Requests per page before onload


#1

In https://github.com/w3c/resource-timing/pull/155 @igrigorik writes:

FWIW, I think the “what is the distribution of same-frame resources prior to onload” question is worth investigating a bit further. I believe we should have all the right bits in HTTP Archive to extract this: we have detailed data on initiator / frame, and we can filter out any requests initiated after onload fires

I wanted to help answer this question and post it here on the discussion group so everyone else can see my approach and the results.

Here’s my query:

#standardSQL
# Note: This query processes 287 GB.
CREATE TEMPORARY FUNCTION toInt(n STRING) AS (CAST(n AS INT64));

SELECT
  requests,
  COUNT(0) AS frequency
FROM (
  SELECT
    SUM(IF(toInt(JSON_EXTRACT(request.payload, '$._load_start')) < toInt(JSON_EXTRACT(page.payload, '$.pageTimings.onLoad')), 1, 0)) AS requests
  FROM
    `httparchive.pages.2018_05_01_desktop` AS page
  JOIN
    `httparchive.requests.2018_05_01_desktop` AS request
  ON
    page.url = request.page
  GROUP BY
    page.url)
GROUP BY
  requests
ORDER BY
  requests

See the results here

The tail is really long so this chart clips it at 500 requests. The maximum number of requests before onload is 3,432!

There is a mode at 1 request and another around 50 requests. The median is 74 requests.

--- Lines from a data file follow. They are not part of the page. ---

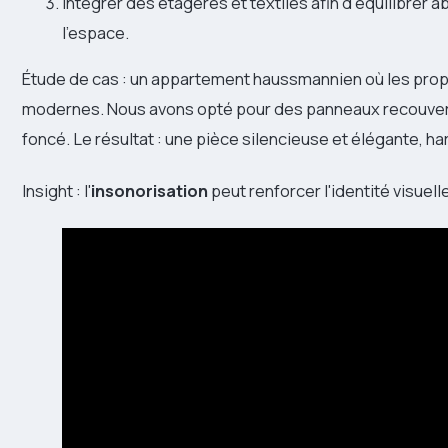
Intégrer des étagères et textiles afin d’équilibrer 
l'espace.
Étude de cas : un appartement haussmannien où les prop
modernes. Nous avons opté pour des panneaux recouverts 
foncé. Le résultat : une pièce silencieuse et élégante, ha
Insight : l'
insonorisation
peut renforcer l'identité visuelle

Out of curiosity I flipped the inequality and queried for the median number of requests per page on or after onload. The result is 3 requests. Either sites are doing a poor job of lazyloading or HTTP Archive is not well suited to trigger additional requests, for example scrolling down the page to initiate below-the-fold resource loading.